### Directions:
Read the records and gather each line that includes "Right".

Pictured people or hands with joints:

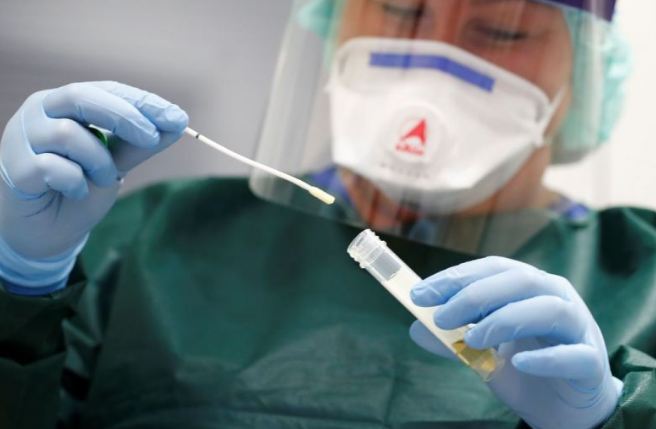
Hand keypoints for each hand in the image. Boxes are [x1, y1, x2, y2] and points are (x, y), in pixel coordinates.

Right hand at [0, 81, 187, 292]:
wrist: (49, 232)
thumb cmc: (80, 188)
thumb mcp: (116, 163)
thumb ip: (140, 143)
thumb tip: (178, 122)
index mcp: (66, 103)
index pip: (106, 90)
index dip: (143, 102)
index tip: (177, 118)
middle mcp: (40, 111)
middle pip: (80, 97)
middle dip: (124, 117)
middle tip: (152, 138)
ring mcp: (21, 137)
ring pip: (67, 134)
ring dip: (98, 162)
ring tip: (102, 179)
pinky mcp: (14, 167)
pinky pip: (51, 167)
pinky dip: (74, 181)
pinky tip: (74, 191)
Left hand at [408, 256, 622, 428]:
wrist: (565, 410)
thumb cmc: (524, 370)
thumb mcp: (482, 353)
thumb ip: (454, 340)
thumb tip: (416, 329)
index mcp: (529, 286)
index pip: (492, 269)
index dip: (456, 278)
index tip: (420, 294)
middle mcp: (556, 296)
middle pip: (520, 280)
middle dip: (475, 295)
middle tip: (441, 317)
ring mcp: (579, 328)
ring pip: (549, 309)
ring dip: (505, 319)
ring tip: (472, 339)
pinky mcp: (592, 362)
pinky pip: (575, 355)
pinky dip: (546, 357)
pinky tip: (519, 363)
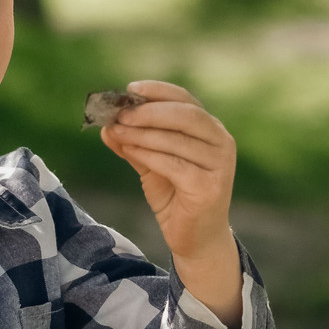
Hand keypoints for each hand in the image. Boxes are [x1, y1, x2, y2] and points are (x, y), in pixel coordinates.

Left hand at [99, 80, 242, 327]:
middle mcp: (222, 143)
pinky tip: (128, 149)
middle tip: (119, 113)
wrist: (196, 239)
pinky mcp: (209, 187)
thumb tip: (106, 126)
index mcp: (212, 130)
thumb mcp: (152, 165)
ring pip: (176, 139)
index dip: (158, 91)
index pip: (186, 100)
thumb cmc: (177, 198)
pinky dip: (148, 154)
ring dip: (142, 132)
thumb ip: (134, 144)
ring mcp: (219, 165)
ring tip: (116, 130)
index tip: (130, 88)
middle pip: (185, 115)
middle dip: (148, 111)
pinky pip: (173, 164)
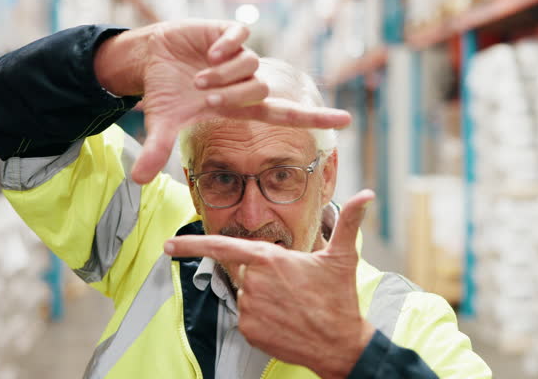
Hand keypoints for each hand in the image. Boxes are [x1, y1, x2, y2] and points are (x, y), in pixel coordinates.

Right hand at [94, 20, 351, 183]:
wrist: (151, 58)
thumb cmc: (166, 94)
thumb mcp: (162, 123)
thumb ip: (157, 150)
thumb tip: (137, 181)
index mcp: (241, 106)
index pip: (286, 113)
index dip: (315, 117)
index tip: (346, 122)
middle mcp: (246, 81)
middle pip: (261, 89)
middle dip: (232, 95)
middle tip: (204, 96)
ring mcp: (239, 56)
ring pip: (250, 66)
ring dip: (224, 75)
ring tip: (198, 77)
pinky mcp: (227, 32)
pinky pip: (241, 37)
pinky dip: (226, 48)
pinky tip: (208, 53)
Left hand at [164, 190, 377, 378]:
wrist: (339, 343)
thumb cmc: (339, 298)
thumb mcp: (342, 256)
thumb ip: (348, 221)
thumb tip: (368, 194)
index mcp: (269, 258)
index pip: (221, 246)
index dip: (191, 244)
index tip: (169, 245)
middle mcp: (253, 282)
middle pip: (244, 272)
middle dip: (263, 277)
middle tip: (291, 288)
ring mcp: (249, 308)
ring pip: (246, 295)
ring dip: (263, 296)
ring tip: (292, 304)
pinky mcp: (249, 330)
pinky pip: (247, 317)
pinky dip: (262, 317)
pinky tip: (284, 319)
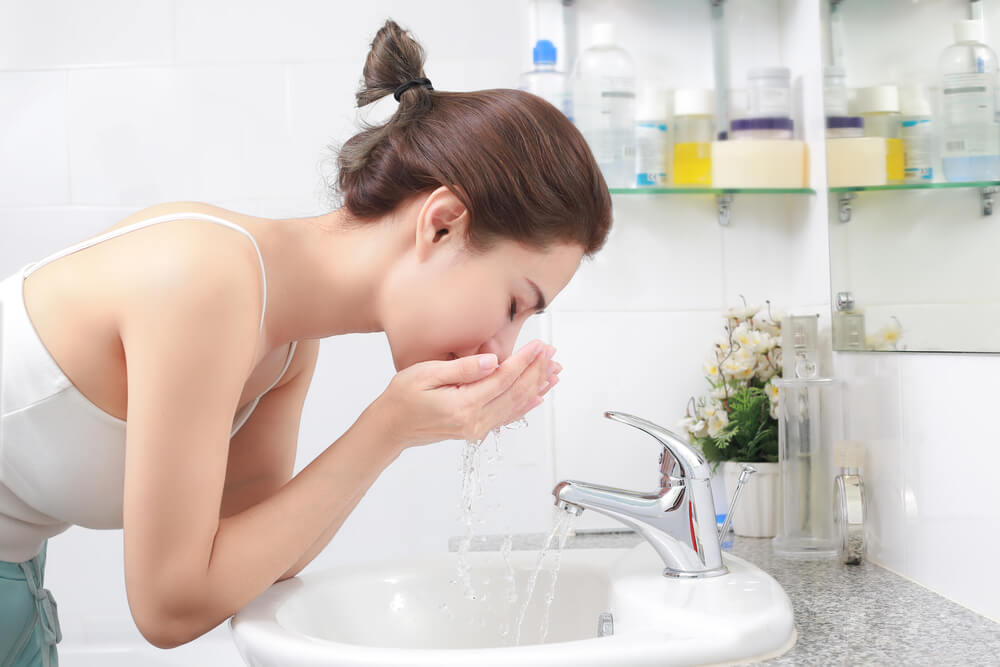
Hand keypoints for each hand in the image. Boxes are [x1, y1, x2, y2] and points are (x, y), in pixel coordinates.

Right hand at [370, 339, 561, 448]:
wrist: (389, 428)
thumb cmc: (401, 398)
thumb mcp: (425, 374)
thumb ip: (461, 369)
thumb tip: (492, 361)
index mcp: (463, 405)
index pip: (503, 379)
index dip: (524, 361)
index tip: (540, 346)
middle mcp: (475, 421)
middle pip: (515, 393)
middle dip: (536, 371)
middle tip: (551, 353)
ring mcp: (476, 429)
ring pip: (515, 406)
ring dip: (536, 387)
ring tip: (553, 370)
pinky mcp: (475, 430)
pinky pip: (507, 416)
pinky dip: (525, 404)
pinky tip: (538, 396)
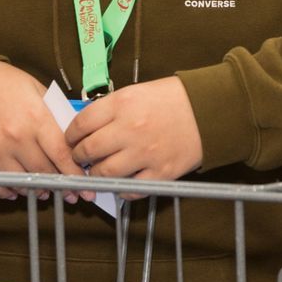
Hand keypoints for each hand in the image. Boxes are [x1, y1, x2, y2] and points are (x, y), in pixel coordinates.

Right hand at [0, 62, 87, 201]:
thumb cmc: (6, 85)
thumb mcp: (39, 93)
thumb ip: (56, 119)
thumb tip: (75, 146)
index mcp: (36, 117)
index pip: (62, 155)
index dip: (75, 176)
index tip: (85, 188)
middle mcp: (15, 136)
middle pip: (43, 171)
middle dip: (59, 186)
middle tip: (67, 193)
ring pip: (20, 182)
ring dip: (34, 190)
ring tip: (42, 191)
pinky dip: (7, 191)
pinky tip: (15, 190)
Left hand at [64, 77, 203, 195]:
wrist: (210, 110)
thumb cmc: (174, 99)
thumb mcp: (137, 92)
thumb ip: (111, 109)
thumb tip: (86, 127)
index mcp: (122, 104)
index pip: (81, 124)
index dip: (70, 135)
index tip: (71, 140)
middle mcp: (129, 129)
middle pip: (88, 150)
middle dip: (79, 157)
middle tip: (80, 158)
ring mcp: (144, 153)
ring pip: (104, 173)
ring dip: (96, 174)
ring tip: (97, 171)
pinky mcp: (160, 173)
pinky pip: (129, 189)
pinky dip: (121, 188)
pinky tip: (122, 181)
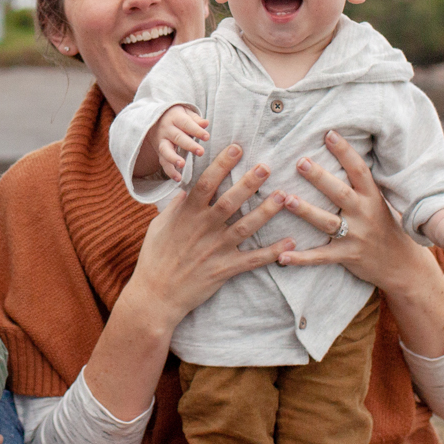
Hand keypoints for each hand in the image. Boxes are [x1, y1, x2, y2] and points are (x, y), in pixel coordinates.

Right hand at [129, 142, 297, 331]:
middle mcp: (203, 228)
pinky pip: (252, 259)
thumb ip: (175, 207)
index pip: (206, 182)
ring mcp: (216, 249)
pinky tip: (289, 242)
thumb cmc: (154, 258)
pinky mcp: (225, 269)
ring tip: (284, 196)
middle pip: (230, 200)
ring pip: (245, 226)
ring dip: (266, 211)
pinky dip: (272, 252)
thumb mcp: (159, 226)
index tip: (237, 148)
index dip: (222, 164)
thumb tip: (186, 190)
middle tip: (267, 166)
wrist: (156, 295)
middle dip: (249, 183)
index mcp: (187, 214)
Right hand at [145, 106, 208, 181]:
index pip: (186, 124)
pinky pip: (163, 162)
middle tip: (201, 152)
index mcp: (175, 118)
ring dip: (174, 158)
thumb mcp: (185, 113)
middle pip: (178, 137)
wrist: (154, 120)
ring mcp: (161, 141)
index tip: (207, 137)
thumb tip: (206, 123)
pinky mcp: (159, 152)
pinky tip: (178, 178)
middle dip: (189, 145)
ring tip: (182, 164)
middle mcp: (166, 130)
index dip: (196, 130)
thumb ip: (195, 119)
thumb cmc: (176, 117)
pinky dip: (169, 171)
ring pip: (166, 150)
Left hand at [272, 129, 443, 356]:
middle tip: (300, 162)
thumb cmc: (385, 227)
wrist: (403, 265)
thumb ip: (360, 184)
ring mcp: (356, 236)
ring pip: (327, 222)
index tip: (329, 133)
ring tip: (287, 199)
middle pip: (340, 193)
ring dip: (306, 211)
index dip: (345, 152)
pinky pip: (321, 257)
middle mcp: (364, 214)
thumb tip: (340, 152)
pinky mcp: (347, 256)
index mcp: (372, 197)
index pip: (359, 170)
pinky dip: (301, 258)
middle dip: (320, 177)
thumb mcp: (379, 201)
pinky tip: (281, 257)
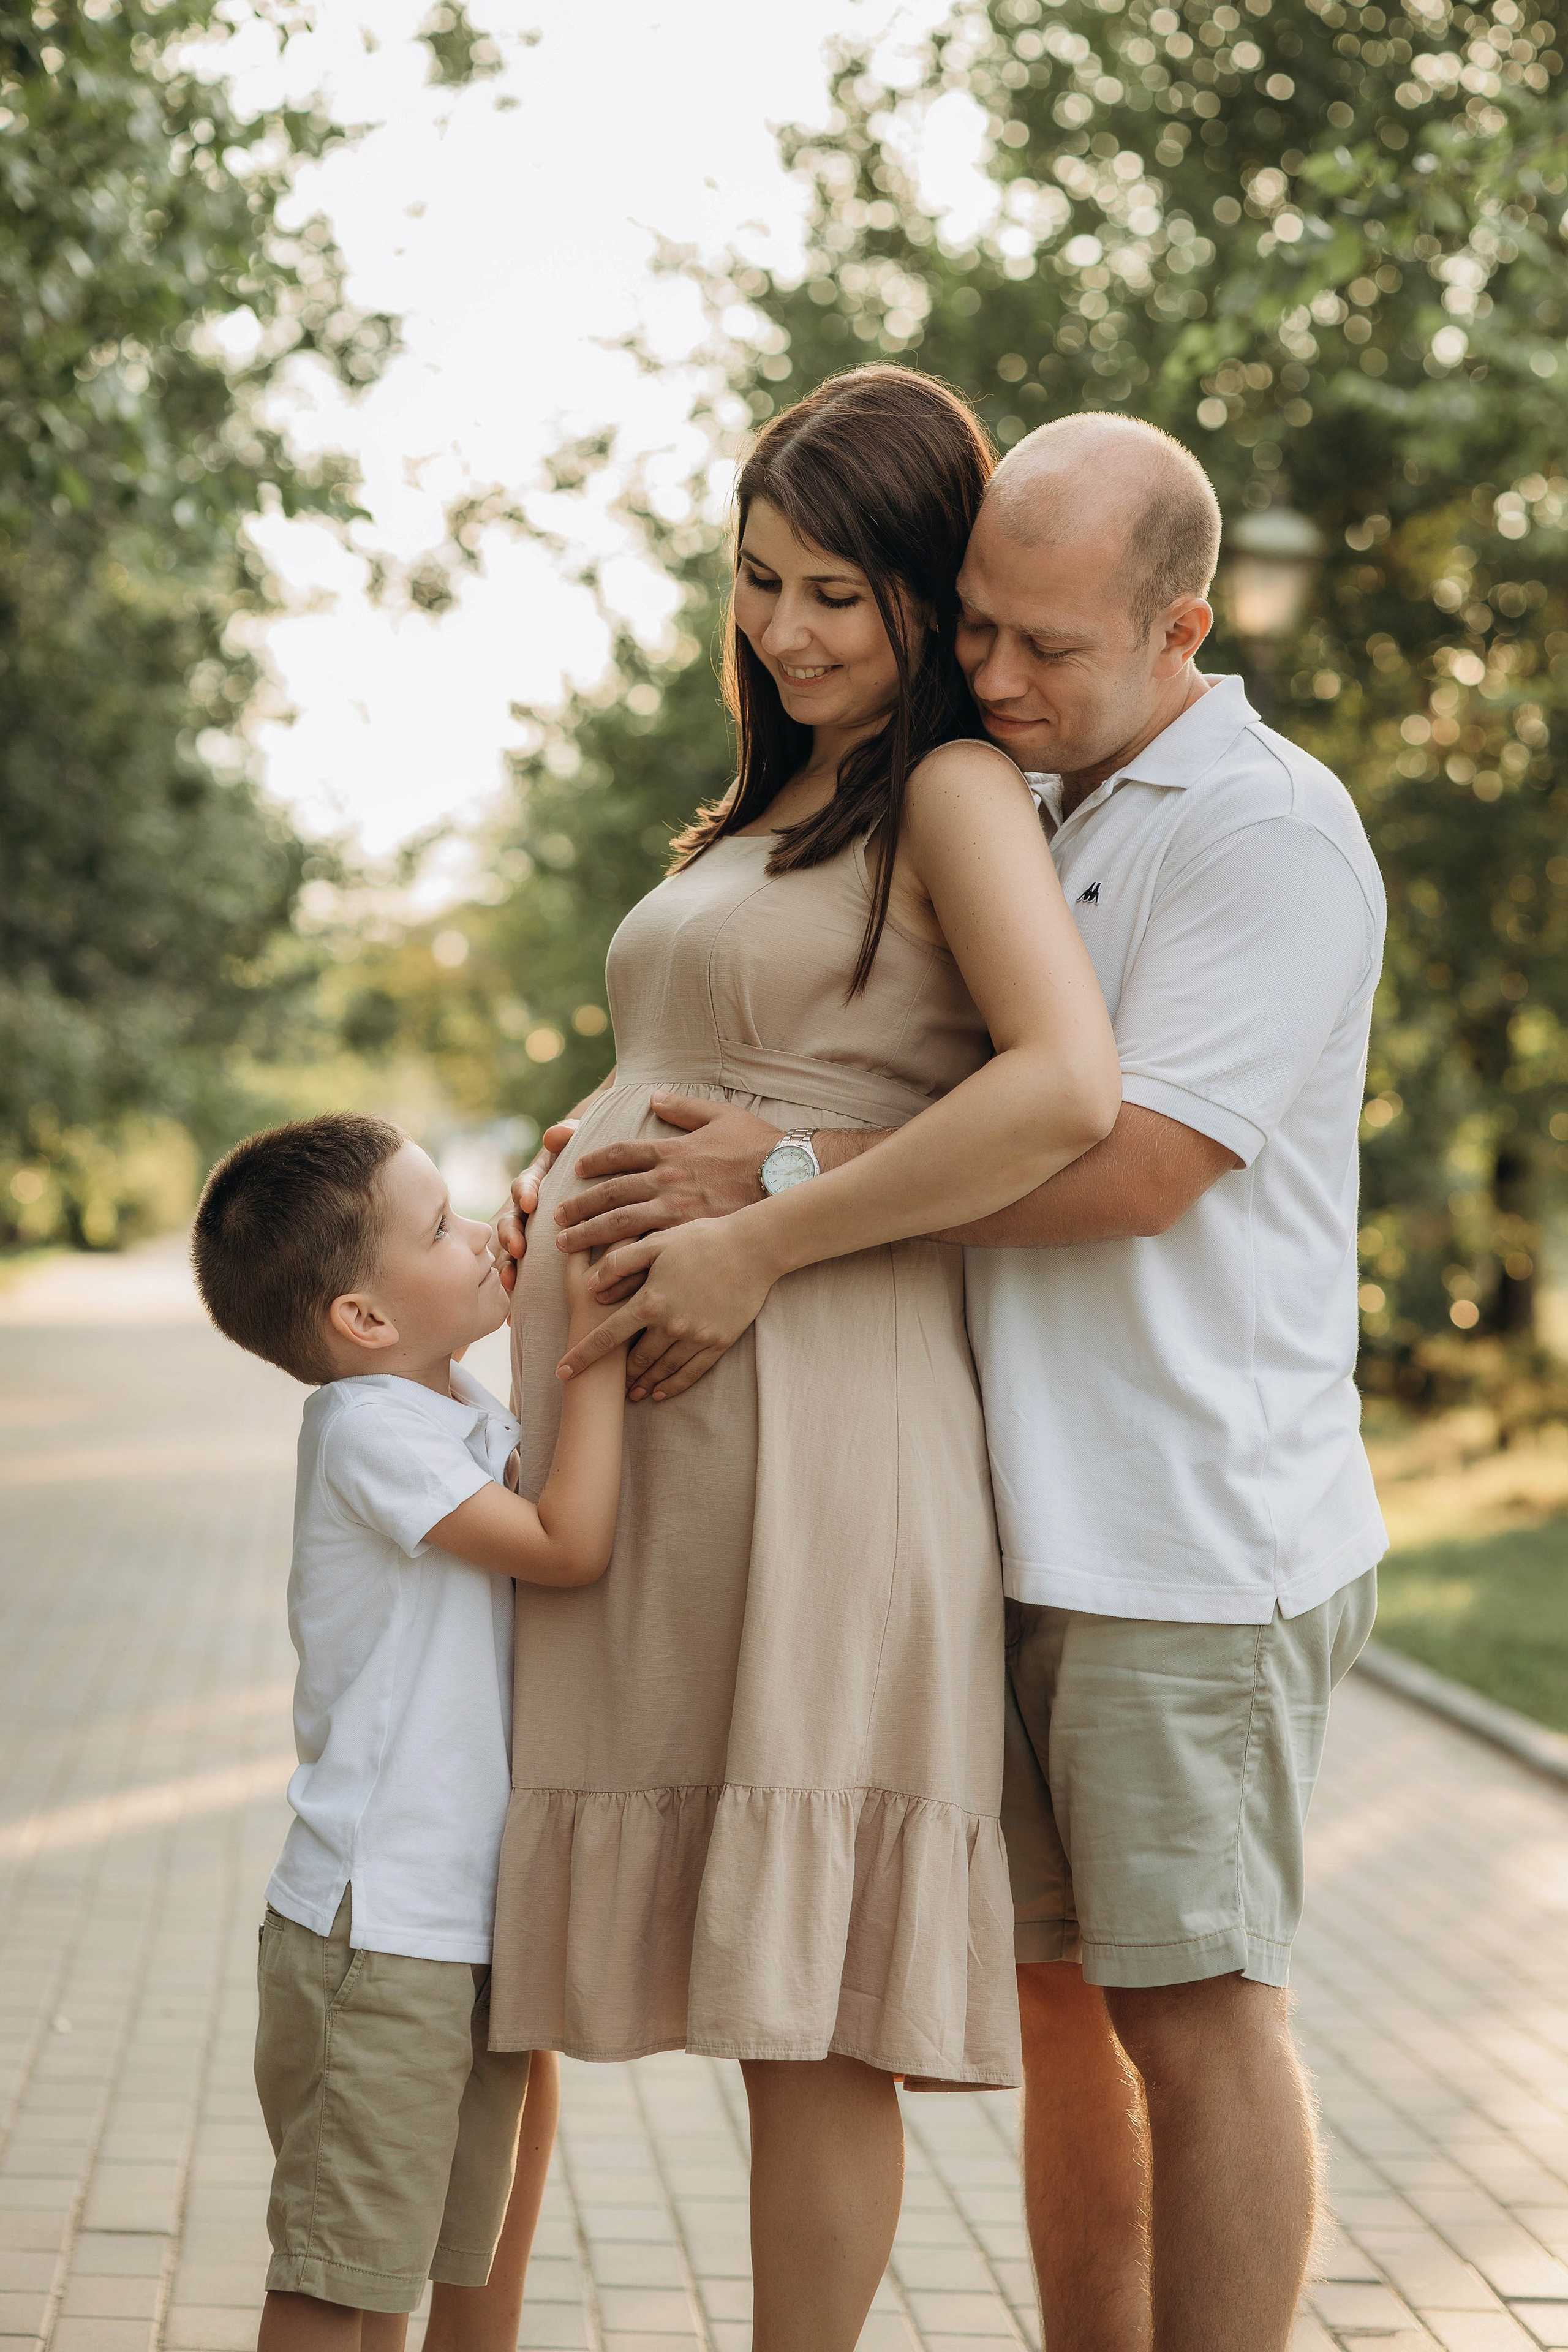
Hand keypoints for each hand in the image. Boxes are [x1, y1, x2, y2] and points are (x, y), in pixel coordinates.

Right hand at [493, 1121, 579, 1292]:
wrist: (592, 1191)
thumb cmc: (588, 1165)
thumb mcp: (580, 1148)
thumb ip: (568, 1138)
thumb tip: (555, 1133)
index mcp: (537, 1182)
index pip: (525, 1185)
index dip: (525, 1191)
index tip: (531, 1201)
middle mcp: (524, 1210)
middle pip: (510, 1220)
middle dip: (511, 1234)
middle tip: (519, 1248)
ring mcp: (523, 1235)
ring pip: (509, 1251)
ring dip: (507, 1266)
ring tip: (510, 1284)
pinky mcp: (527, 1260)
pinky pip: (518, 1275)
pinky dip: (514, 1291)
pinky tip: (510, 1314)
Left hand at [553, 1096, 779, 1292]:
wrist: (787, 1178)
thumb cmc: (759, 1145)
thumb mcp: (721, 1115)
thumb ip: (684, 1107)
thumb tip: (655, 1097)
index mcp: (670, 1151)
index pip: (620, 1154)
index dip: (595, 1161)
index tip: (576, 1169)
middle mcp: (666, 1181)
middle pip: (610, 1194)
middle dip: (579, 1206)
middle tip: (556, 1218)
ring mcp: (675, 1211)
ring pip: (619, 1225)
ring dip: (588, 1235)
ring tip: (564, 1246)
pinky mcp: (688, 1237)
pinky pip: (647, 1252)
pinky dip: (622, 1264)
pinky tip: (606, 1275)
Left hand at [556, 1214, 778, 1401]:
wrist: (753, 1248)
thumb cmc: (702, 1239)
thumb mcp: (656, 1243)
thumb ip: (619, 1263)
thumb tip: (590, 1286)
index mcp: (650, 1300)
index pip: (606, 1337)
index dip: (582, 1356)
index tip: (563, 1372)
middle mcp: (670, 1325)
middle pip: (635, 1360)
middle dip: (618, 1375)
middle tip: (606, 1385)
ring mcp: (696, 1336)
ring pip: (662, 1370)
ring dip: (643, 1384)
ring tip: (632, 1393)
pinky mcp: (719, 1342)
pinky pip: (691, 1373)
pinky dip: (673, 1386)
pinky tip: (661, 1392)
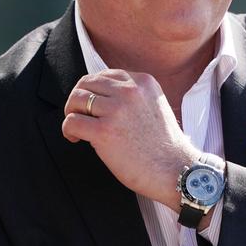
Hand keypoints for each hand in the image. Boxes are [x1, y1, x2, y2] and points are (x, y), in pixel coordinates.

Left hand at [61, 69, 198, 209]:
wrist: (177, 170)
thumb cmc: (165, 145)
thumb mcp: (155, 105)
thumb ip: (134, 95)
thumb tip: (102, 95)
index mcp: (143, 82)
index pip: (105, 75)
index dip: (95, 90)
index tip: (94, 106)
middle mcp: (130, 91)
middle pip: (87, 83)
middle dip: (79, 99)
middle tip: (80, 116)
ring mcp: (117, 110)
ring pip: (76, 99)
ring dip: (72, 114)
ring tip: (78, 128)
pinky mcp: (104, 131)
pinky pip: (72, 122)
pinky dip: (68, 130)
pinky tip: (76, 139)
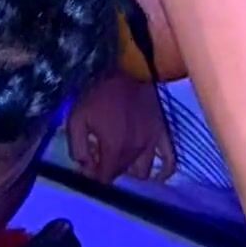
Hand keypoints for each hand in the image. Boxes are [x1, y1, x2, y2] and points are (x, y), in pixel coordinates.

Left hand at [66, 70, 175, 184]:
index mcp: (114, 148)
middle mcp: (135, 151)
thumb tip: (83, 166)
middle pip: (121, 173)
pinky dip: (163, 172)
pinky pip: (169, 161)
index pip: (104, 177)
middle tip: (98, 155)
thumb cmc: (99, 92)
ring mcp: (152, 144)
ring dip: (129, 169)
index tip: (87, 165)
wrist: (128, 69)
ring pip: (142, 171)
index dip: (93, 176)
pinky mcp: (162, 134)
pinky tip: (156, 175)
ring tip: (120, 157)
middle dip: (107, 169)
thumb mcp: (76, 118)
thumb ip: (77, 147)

### Task response:
Right hand at [0, 81, 187, 292]:
Right hand at [94, 20, 351, 183]:
Right hand at [370, 339, 561, 448]:
Right hand at [0, 62, 87, 201]:
Right hand at [129, 142, 297, 331]:
Right hand at [145, 106, 208, 181]:
Right hand at [493, 1121, 579, 1292]:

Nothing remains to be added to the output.